TEXTO DE LECTURA ->

____________________

Esto es algo de lo que, salvando las más que evidentes distancias, ya hemos discutido alguna vez al tratar la idea de «no confundir creador con creación» en relación con el caso de Nobuhiro Watsuki y Ruroni Kenshin, aunque obviamente con un contraste mucho más drástico que en el presente supuesto. Pero tampoco nos hace falta irnos muy lejos, pues la propia saga de Capcom también tiene una relación muy extraña con la feminidad ya que retrata a una buena parte de sus mujeres de manera que están supeditadas a un personaje masculino. Dentro de que este tema daría para su propio texto, lo cierto es que se puede contrastar con lo genuinamente bien escritas y dotadas de agencia que las chicas de esta saga pueden llegar a estar, generando así una más que razonable confusión. No obstante y reconduciendo de nuevo el asunto a The Great Ace Attorney, también tenemos una responsabilidad como audiencia de abstraernos y poner en consideración el contexto de aquello que se nos presenta. No podemos tomar siempre el arte como lo que literalmente es, incluso si en el proceso de análisis acabamos dando con un significado que vaya mucho más allá de lo originalmente pensado por los autores. Este tipo de contradicciones son, en cierto modo y al igual que en los tribunales de la franquicia, el sino del proceso artístico.

____________________

DATOS DEL EJERCICIO ->
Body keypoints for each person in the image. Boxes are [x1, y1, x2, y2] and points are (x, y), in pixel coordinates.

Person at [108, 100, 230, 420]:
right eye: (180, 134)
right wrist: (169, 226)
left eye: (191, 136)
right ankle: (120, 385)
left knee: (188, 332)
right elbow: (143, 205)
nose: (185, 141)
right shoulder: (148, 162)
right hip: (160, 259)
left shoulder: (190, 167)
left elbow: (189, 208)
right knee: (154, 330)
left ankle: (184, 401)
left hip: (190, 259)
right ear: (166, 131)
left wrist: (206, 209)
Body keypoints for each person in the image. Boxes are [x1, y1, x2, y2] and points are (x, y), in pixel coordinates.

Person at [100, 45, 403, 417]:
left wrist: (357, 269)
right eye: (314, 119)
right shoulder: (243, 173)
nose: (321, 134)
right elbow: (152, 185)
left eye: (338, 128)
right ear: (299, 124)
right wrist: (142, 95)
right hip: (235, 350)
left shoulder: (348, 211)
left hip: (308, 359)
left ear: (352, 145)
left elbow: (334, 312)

____________________

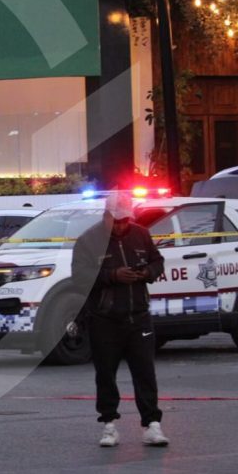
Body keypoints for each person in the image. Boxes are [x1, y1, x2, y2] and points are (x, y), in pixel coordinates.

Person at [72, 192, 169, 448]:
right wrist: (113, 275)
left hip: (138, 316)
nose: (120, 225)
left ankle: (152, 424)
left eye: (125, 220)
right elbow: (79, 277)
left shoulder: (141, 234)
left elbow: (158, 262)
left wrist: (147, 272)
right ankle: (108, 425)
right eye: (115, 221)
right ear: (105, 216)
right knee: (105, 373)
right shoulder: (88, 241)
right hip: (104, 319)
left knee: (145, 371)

____________________

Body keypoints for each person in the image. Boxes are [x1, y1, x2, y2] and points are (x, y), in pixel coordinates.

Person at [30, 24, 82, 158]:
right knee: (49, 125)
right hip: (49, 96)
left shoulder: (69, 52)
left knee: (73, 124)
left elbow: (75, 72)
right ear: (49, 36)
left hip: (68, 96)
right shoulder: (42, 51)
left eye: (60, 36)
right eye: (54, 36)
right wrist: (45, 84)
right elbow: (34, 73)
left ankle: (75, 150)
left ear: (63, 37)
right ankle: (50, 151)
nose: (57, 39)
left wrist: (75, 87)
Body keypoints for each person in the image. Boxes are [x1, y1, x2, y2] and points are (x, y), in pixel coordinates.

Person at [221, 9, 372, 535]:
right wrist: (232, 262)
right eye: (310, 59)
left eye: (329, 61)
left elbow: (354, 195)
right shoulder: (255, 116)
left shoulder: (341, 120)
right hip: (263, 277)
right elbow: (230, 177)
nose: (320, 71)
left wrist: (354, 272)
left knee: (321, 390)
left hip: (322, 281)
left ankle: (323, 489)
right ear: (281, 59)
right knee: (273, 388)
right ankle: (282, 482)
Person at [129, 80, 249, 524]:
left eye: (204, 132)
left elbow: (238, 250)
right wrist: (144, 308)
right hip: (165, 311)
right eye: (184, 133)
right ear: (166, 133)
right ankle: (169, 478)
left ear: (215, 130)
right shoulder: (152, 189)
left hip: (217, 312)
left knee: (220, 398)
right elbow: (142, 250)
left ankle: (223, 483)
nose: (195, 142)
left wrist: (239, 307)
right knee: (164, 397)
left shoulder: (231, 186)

____________________

CONSIGNA A ->
Según el texto sobre The Great Ace Attorney, ¿con qué caso se había relacionado antes la idea de «no confundir creador con creación»?
CONSIGNA B ->
Resume en tres oraciones el texto de lectura.
Para resolver la actividad no es necesario consultar las filas.

ESPACIO DE RESPUESTA A ->
Con el caso de Nobuhiro Watsuki y Ruroni Kenshin.

ESPACIO DE RESPUESTA B ->
La idea de «no confundir creador con creación» ya se había tratado a propósito de Nobuhiro Watsuki y Ruroni Kenshin. La saga de Capcom retrata a buena parte de sus mujeres supeditadas a un personaje masculino, aunque sus chicas también pueden estar genuinamente bien escritas y dotadas de agencia, lo que genera confusión. Como audiencia, tenemos la responsabilidad de abstraernos, considerar el contexto y no tomar siempre el arte de forma literal, ya que estas contradicciones son el sino del proceso artístico.